**Instructions for the task:** State only the number of lines in the items below that contain the string "cmpu". Case-sensitive matches only.

**Available records:**
-------
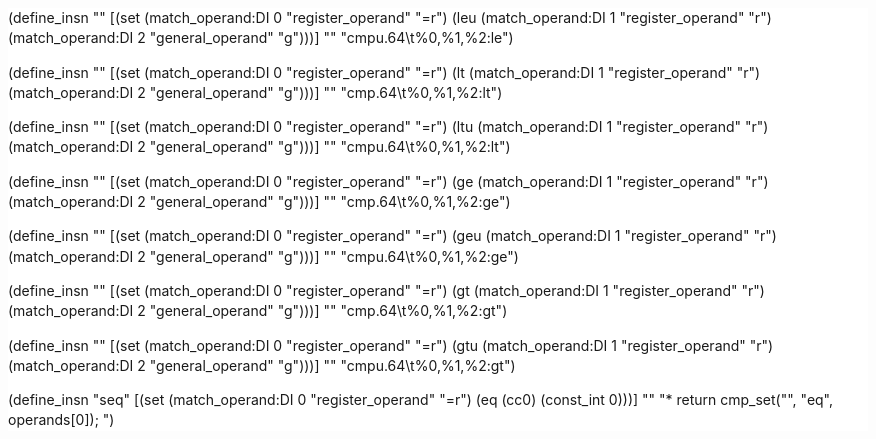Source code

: (define_insn ""
  [(set (match_operand:DI 0 "register_operand" "=r")
        (leu (match_operand:DI 1 "register_operand" "r")
	         (match_operand:DI 2 "general_operand" "g")))]
  ""
  "cmpu.64\\t%0,%1,%2:le")

(define_insn ""
  [(set (match_operand:DI 0 "register_operand" "=r")
        (lt (match_operand:DI 1 "register_operand" "r")
	         (match_operand:DI 2 "general_operand" "g")))]
  ""
  "cmp.64\\t%0,%1,%2:lt")

(define_insn ""
  [(set (match_operand:DI 0 "register_operand" "=r")
        (ltu (match_operand:DI 1 "register_operand" "r")
	         (match_operand:DI 2 "general_operand" "g")))]
  ""
  "cmpu.64\\t%0,%1,%2:lt")

(define_insn ""
  [(set (match_operand:DI 0 "register_operand" "=r")
        (ge (match_operand:DI 1 "register_operand" "r")
	         (match_operand:DI 2 "general_operand" "g")))]
  ""
  "cmp.64\\t%0,%1,%2:ge")

(define_insn ""
  [(set (match_operand:DI 0 "register_operand" "=r")
        (geu (match_operand:DI 1 "register_operand" "r")
	         (match_operand:DI 2 "general_operand" "g")))]
  ""
  "cmpu.64\\t%0,%1,%2:ge")

(define_insn ""
  [(set (match_operand:DI 0 "register_operand" "=r")
        (gt (match_operand:DI 1 "register_operand" "r")
	         (match_operand:DI 2 "general_operand" "g")))]
  ""
  "cmp.64\\t%0,%1,%2:gt")

(define_insn ""
  [(set (match_operand:DI 0 "register_operand" "=r")
        (gtu (match_operand:DI 1 "register_operand" "r")
	         (match_operand:DI 2 "general_operand" "g")))]
  ""
  "cmpu.64\\t%0,%1,%2:gt")

(define_insn "seq"
  [(set (match_operand:DI 0 "register_operand" "=r")
	(eq (cc0) (const_int 0)))]
  ""
  "* return cmp_set(\"\", \"eq\", operands[0]); ")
-------
**Exercise answer:** 4